За директорским столом тоже ели, вот только что да как, не разглядеть. А я бы и послушать разговор не отказался. Но вот как… тень? Сдаётся, не самая удачная идея. Дарников вокруг хватает, и как знать, не заприметят ли нашего питомца.
И не сочтут ли, что мы с Савкою покушаемся на высокую особу.
Чревато ведь.
Поэтому и сидим. Жуём кашу, благо, с желанием жить к Савке и аппетит вернулся, причём такой, неплохой аппетит. Чувствую, как раздувается живот, но сейчас ничего против не имею.
Нормальная еда нужна для нормального развития.
Это первое, что вколотил в башку дядька Матвей… и пусть вспоминать тошно — совесть бы научиться затыкать — но вспоминаю.
И то, как обожрался чипсов, закусывая шоколадными батончиками и запивая колой, в которую Мишаня бухнул водяры. И как блевали мы теми самыми чипсами и батончиками, и кажется, креветками, и ещё икрой. И как нас дядька Матвей гонял.
Пинками.
И орал, что мы уроды и идиоты, которые все просрать готовы по-за минутного удовольствия. А потом долбил и долбил.
Про еду.
Про выпивку… нет, он не запрещал. Понимал, что крышу у нас рвёт и надо давать выпустить пар. Скорее он учил держаться на той грани, за которой начинается бездна.
Удержались не все.
Наркота… когда она вот тут, на расстоянии вытянутой руки, то как устоять? Нет, я устоял. Да и не только я. Многие видели, к чему эта дрянь приводит, но вот…
Не все.
Что-то я отвлёкся. Тарелку убрали, сменив на новую — охренеть устроили показную ресторацию — и под носом появилась ещё одна. С горкой чего-то остро пахнущего шоколадом и сладостями.
— Десерт, — сказал Савка тихо.
И Метелька, до того жравший, будто не случалось ему есть в предыдущие дни, промычал что-то, отвечая. Он словно позабыл про свою собственную науку, и теперь спешно запихивал в рот эту вот, приторно-сладкую, щедро сдобренную шоколадом, фигню.
Булка?
Пирог?
Торт местный? Не поймёшь. Но мы тоже ели. Тренировки сегодня всё одно не будет. А ужин, чувствую, пойдёт по обычному расписанию, если вообще выдадут. Так что пускай мальчишка порадуется.
— Благодарствую, — Её императорское Высочество поднялась первой, правда, далеко не сразу. Мы давно уже успели съесть десерт и толкнуть локтем Метельку, который наклонился, чтобы вылизать тарелку.
— Чего? — Метелька зашипел и очнулся. — Спасибо… и вправду. Чего это я…
И вилку отложил.
— Спину выровняй, — подсказал Савка. — И руки давай, на колени положи.
Так мы и сидели. Сложно сказать, долго ли. У Савки спина заболела. Метелька, к подобным сидениям вовсе непривычный, скоро начал ёрзать и коситься то влево, то вправо. Я раздумывал, сколько это представление будет тянуться, но тут Её императорское Высочество поднялись и сказали это своё:
— Благодарствую. Мне много где случалось бывать, однако…
В общем, теперь она хвалила наш приют за гостеприимство и прочее.
Потом говорила про Евдокию Путятичну, силами которой приют расцвёл и запах. Нет, выразилась она многословней и приличнее, но в голове моей крутилось это вот. Потом настал черед наград, и Евдокию Путятичну пожаловали какою-то Ольгою[2] второго классу, чему все прибывшие много радовались и активно хлопали.
Выдали заодно уж чек на развитие дела столь богоугодного.

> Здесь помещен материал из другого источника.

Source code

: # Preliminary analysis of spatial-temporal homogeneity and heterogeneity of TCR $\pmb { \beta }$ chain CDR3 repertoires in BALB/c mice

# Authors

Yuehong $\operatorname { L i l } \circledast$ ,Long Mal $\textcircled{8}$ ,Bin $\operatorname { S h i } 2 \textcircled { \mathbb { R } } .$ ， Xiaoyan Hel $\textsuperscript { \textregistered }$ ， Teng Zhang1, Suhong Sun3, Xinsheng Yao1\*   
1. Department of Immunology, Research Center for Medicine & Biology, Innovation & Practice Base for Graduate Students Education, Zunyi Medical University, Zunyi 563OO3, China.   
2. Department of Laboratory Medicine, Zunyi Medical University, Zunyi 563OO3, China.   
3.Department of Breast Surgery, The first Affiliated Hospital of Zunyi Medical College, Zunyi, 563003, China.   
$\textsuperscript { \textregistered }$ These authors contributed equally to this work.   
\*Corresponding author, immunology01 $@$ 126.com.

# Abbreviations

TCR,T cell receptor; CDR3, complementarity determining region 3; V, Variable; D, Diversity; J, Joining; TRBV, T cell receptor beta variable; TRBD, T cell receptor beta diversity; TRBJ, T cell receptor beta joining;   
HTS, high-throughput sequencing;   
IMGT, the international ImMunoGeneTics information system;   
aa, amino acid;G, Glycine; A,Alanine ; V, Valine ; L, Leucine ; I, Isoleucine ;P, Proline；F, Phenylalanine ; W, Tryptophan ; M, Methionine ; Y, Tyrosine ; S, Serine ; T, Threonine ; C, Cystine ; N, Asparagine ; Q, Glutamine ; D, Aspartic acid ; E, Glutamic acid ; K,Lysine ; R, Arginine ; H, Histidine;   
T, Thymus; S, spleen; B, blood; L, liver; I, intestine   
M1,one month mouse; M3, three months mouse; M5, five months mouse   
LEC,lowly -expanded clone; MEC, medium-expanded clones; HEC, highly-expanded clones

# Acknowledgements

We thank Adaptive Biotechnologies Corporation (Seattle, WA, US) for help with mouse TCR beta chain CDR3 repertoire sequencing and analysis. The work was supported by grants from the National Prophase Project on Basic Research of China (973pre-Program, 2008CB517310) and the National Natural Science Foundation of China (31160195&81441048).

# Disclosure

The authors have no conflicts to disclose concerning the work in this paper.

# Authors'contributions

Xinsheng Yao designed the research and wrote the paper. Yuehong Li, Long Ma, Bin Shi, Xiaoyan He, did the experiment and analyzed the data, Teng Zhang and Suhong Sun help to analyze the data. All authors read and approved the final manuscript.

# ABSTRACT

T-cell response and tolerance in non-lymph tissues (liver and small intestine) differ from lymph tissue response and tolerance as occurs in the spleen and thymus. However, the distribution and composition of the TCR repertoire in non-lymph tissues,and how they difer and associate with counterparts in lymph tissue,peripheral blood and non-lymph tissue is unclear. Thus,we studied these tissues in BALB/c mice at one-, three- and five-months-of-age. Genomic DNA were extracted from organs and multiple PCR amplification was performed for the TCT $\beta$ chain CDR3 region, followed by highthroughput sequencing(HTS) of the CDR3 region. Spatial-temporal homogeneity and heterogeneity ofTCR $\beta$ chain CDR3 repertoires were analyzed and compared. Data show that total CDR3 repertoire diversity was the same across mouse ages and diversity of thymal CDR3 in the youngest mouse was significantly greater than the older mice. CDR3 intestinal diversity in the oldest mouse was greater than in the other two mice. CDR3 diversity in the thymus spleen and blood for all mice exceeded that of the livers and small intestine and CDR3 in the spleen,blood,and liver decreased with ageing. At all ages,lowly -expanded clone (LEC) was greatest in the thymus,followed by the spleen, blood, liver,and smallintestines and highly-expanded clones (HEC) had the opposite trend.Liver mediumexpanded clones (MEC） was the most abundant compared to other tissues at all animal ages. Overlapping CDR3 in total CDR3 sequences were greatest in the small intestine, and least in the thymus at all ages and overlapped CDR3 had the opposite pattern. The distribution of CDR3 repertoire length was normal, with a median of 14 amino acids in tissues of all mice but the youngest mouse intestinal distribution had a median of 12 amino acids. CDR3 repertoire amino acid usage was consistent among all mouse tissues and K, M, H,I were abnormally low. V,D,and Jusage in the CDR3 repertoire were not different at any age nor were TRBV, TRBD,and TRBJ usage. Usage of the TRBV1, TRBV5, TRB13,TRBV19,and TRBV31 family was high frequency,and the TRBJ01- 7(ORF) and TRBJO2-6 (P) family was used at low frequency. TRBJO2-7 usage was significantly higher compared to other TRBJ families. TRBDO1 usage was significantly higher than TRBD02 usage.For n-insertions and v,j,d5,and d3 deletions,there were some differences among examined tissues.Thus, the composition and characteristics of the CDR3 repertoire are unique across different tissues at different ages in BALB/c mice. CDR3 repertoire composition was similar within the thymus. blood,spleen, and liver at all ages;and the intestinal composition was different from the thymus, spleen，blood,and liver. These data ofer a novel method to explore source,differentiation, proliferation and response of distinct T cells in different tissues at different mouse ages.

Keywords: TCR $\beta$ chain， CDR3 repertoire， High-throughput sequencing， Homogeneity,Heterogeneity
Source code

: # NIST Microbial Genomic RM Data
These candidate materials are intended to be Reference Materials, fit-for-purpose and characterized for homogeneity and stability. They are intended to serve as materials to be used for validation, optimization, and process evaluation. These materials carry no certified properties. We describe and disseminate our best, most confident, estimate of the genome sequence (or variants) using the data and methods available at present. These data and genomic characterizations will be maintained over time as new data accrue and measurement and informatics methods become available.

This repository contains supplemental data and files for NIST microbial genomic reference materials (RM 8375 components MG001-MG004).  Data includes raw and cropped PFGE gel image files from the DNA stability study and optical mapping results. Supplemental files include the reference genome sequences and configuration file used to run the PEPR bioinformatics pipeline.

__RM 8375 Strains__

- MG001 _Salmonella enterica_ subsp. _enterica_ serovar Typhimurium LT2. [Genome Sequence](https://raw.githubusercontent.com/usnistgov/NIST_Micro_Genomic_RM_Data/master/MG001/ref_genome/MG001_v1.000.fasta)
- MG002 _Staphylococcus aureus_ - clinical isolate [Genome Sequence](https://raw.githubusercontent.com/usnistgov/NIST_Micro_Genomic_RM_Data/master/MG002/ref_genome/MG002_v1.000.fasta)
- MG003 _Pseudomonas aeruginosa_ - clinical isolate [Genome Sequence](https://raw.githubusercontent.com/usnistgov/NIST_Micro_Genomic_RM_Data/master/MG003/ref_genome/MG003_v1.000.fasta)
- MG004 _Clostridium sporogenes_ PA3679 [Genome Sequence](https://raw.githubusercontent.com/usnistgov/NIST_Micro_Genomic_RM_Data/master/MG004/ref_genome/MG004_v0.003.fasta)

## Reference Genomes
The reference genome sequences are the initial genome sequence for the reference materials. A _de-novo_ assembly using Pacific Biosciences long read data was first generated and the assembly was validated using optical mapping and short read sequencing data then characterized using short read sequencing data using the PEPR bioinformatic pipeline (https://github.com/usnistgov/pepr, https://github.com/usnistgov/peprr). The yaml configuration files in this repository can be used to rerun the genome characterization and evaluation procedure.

Затем награждали наставников, кого часами именными или вот запонками, ну и тоже чеками. Нам же полагалось стоять и выражать восторг, хлопая в ладоши. Ладоши быстро заболели, а после сытного обеда потянуло на сон.
Ага…
Сейчас.
— А воспитанникам вашим мы привезли подарки, — возвестила Её императорское Величество. — И собирались вручить их здесь, но мне сказали, что вы, дорогие мои, подготовили для меня выступление…

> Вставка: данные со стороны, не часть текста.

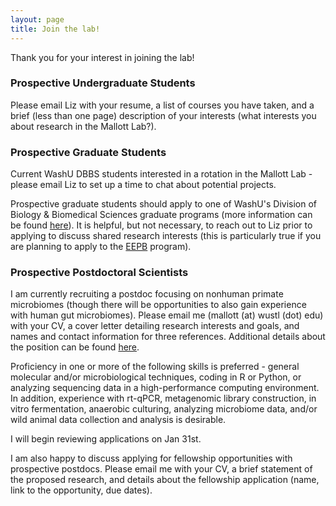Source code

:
 ```yaml
---
layout: page
title: Join the lab!
---
```

Thank you for your interest in joining the lab!

### Prospective Undergraduate Students

Please email Liz with your resume, a list of courses you have taken, and a brief (less than one page) description of your interests (what interests you about research in the Mallott Lab?).

### Prospective Graduate Students

Current WashU DBBS students interested in a rotation in the Mallott Lab - please email Liz to set up a time to chat about potential projects.

Prospective graduate students should apply to one of WashU's Division of Biology & Biomedical Sciences graduate programs (more information can be found [here](https://dbbs.wustl.edu/Pages/index.aspx)). It is helpful, but not necessary, to reach out to Liz prior to applying to discuss shared research interests (this is particularly true if you are planning to apply to the [EEPB](https://dbbs.wustl.edu/divprograms/eepb/Pages/default.aspx) program).

### Prospective Postdoctoral Scientists

I am currently recruiting a postdoc focusing on nonhuman primate microbiomes (though there will be opportunities to also gain experience with human gut microbiomes). Please email me (mallott (at) wustl (dot) edu) with your CV, a cover letter detailing research interests and goals, and names and contact information for three references. Additional details about the position can be found [here](https://wustl.wd1.myworkdayjobs.com/en-US/External/details/Postdoctoral-Research-Associate---Arts---Sciences_JR71608?q=JR71608). 

Proficiency in one or more of the following skills is preferred - general molecular and/or microbiological techniques, coding in R or Python, or analyzing sequencing data in a high-performance computing environment. In addition, experience with rt-qPCR, metagenomic library construction, in vitro fermentation, anaerobic culturing, analyzing microbiome data, and/or wild animal data collection and analysis is desirable.

I will begin reviewing applications on Jan 31st.

I am also happy to discuss applying for fellowship opportunities with prospective postdocs. Please email me with your CV, a brief statement of the proposed research, and details about the fellowship application (name, link to the opportunity, due dates).
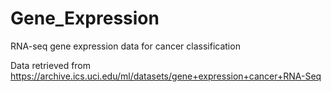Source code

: # Gene_Expression



RNA-seq gene expression data for cancer classification

Data retrieved from https://archive.ics.uci.edu/ml/datasets/gene+expression+cancer+RNA-Seq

Вот всегда было интересно, для кого нужна эта вот показуха.
Евдокия?
Не знаю про Ольгу её…
— … это орден, — пояснил Савка, вмешиваясь в мои мысли. — С лентой. Вроде как. Но не точно. Маменька говорила, что если есть орден, то к нему и пенсию жалуют, пожизненно.

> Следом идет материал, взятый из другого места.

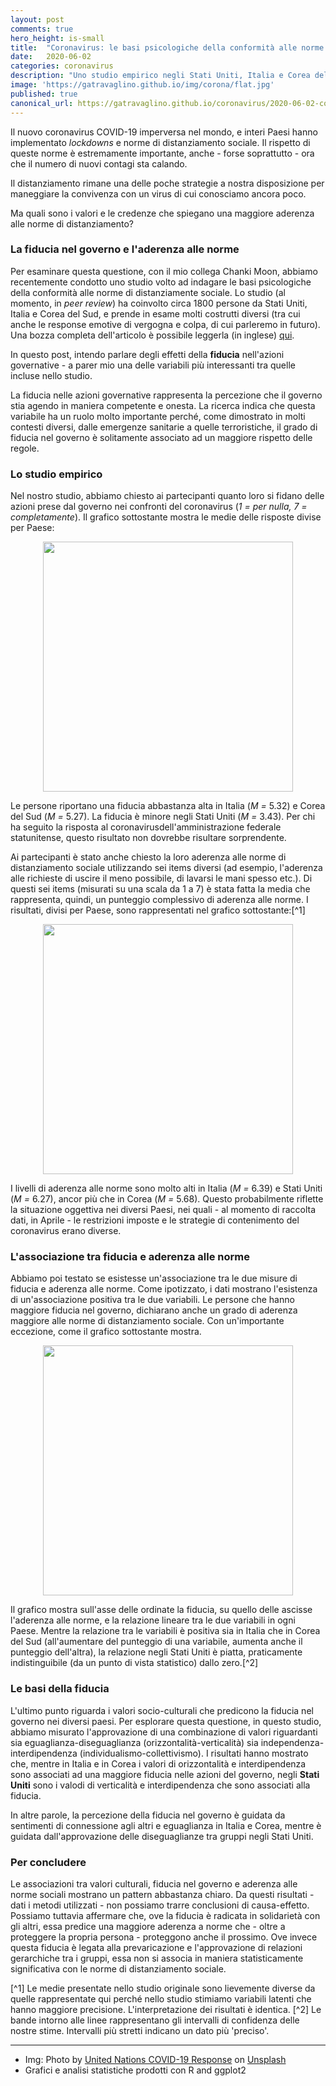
 ```yaml
---
layout: post
comments: true
hero_height: is-small
title:  "Coronavirus: le basi psicologiche della conformità alle norme di distanziamento sociali"
date:   2020-06-02
categories: coronavirus
description: "Uno studio empirico negli Stati Uniti, Italia e Corea del Sud"
image: 'https://gatravaglino.github.io/img/corona/flat.jpg'
published: true
canonical_url: https://gatravaglino.github.io/coronavirus/2020-06-02-compliance-research.markdown.html
---
```


Il nuovo coronavirus COVID-19 imperversa nel mondo, e interi Paesi hanno implementato *lockdowns* e norme di distanziamento sociale. Il rispetto di queste norme è estremamente importante, anche - forse soprattutto - ora che il numero di nuovi contagi sta calando. 

Il distanziamento rimane una delle poche strategie a nostra disposizione per maneggiare la convivenza con un virus di cui conosciamo ancora poco. 

Ma quali sono i valori e le credenze che spiegano una maggiore aderenza alle norme di distanziamento?

### La fiducia nel governo e l'aderenza alle norme

Per esaminare questa questione, con il mio collega Chanki Moon, abbiamo recentemente condotto uno studio volto ad indagare le basi psicologiche della conformità alle norme di distanziamente sociale. Lo studio (al momento, in *peer review*) ha coinvolto circa 1800 persone da Stati Uniti, Italia e Corea del Sud, e prende in esame molti costrutti diversi (tra cui anche le response emotive di vergogna e colpa, di cui parleremo in futuro). Una bozza completa dell'articolo è possibile leggerla (in inglese) [qui](https://psyarxiv.com/8yn5b/).

In questo post, intendo parlare degli effetti della **fiducia** nell'azioni governative - a parer mio una delle variabili più interessanti tra quelle incluse nello studio. 

La fiducia nelle azioni governative rappresenta la percezione che il governo stia agendo in maniera competente e onesta. La ricerca indica che questa variabile ha un ruolo molto importante perché, come dimostrato in molti contesti diversi, dalle emergenze sanitarie a quelle terroristiche, il grado di fiducia nel governo è solitamente associato ad un maggiore rispetto delle regole. 

### Lo studio empirico
Nel nostro studio, abbiamo chiesto ai partecipanti quanto loro si fidano delle azioni prese dal governo nei confronti del coronavirus (*1 = per nulla, 7 = completamente*). Il grafico sottostante mostra le medie delle risposte divise per Paese:

<p align="center">
  <img src="/img/res/tm/trust.png" width="400" />
</p>

Le persone riportano una fiducia abbastanza alta in Italia (*M =* 5.32) e Corea del Sud (*M =* 5.27). La fiducia è minore negli Stati Uniti (*M =* 3.43). Per chi ha seguito la risposta al coronavirusdell'amministrazione federale statunitense, questo risultato non dovrebbe risultare sorprendente. 

Ai partecipanti è stato anche chiesto la loro aderenza alle norme di distanziamento sociale utilizzando sei items diversi (ad esempio, l'aderenza alle richieste di uscire il meno possibile, di lavarsi le mani spesso etc.). Di questi sei items (misurati su una scala da 1 a 7) è stata fatta la media che rappresenta, quindi, un punteggio complessivo di aderenza alle norme. I risultati, divisi per Paese, sono rappresentati nel grafico sottostante:[^1] 

<p align="center">
  <img src="/img/res/tm/compliance.png" width="400" />
</p>

I livelli di aderenza alle norme sono molto alti in Italia (*M =* 6.39) e Stati Uniti (*M =* 6.27), ancor più che in Corea (*M =* 5.68). Questo probabilmente riflette la situazione oggettiva nei diversi Paesi, nei quali - al momento di raccolta dati, in Aprile - le restrizioni imposte e le strategie di contenimento del coronavirus erano diverse.

### L'associazione tra fiducia e aderenza alle norme

Abbiamo poi testato se esistesse un'associazione tra le due misure di fiducia e aderenza alle norme. Come ipotizzato, i dati mostrano l'esistenza di un'associazione positiva tra le due variabili. Le persone che hanno maggiore fiducia nel governo, dichiarano anche un grado di aderenza maggiore alle norme di distanziamento sociale. Con un'importante eccezione, come il grafico sottostante mostra. 

<p align="center">
  <img src="/img/res/tm/regr.png" width="400" />
</p>

Il grafico mostra sull'asse delle ordinate la fiducia, su quello delle ascisse l'aderenza alle norme, e la relazione lineare tra le due variabili in ogni Paese. Mentre la relazione tra le variabili è positiva sia in Italia che in Corea del Sud (all'aumentare del punteggio di una variabile, aumenta anche il punteggio dell'altra), la relazione negli Stati Uniti è piatta, praticamente indistinguibile (da un punto di vista statistico) dallo zero.[^2]

### Le basi della fiducia

L'ultimo punto riguarda i valori socio-culturali che predicono la  fiducia nel governo nei diversi paesi. Per esplorare questa questione, in questo studio, abbiamo misurato l'approvazione di una combinazione di valori riguardanti sia eguaglianza-diseguaglianza (orizzontalità-verticalità) sia independenza-interdipendenza (individualismo-collettivismo). I risultati hanno mostrato che, mentre in Italia e in Corea i valori di orizzontalità e interdipendenza sono associati ad una maggiore fiducia nelle azioni del governo, negli **Stati Uniti** sono i valodi di verticalità e interdipendenza che sono associati alla fiducia. 

In altre parole, la percezione della fiducia nel governo è guidata da sentimenti di connessione agli altri e eguaglianza in Italia e Corea, mentre è guidata dall'approvazione delle diseguaglianze tra gruppi negli Stati Uniti. 

### Per concludere

Le associazioni tra valori culturali, fiducia nel governo e aderenza alle norme sociali mostrano un pattern abbastanza chiaro. Da questi risultati - dati i metodi utilizzati - non possiamo trarre conclusioni di causa-effetto. Possiamo tuttavia affermare che, ove la fiducia è radicata in solidarietà con gli altri, essa predice una maggiore aderenza a norme che - oltre a proteggere la propria persona - proteggono anche il prossimo. Ove invece questa fiducia è legata alla prevaricazione e l'approvazione di relazioni gerarchiche tra i gruppi, essa non si associa in maniera statisticamente significativa con le norme di distanziamento sociale.



[^1] Le medie presentate nello studio originale sono lievemente diverse da quelle rappresentate qui perché nello studio stimiamo variabili latenti che hanno maggiore precisione. L'interpretazione dei risultati è identica.
[^2] Le bande intorno alle linee rappresentano gli intervalli di confidenza delle nostre stime. Intervalli più stretti indicano un dato più 'preciso'.

***
- Img: Photo by [United Nations COVID-19 Response](https://unsplash.com/@unitednations) on [Unsplash](https://unsplash.com)
- Grafici e analisi statistiche prodotti con R and ggplot2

Что ж, пожизненная пенсия — это, наверное, очень даже неплохо. Хотя сдаётся, будет она не той величины, чтобы сильно повлиять на благополучие дамы. Евдокия Путятична не на зарплату живёт. Может, званий с чинами её и лишили, но, как я понял, на семейном благополучии это не сильно сказалось.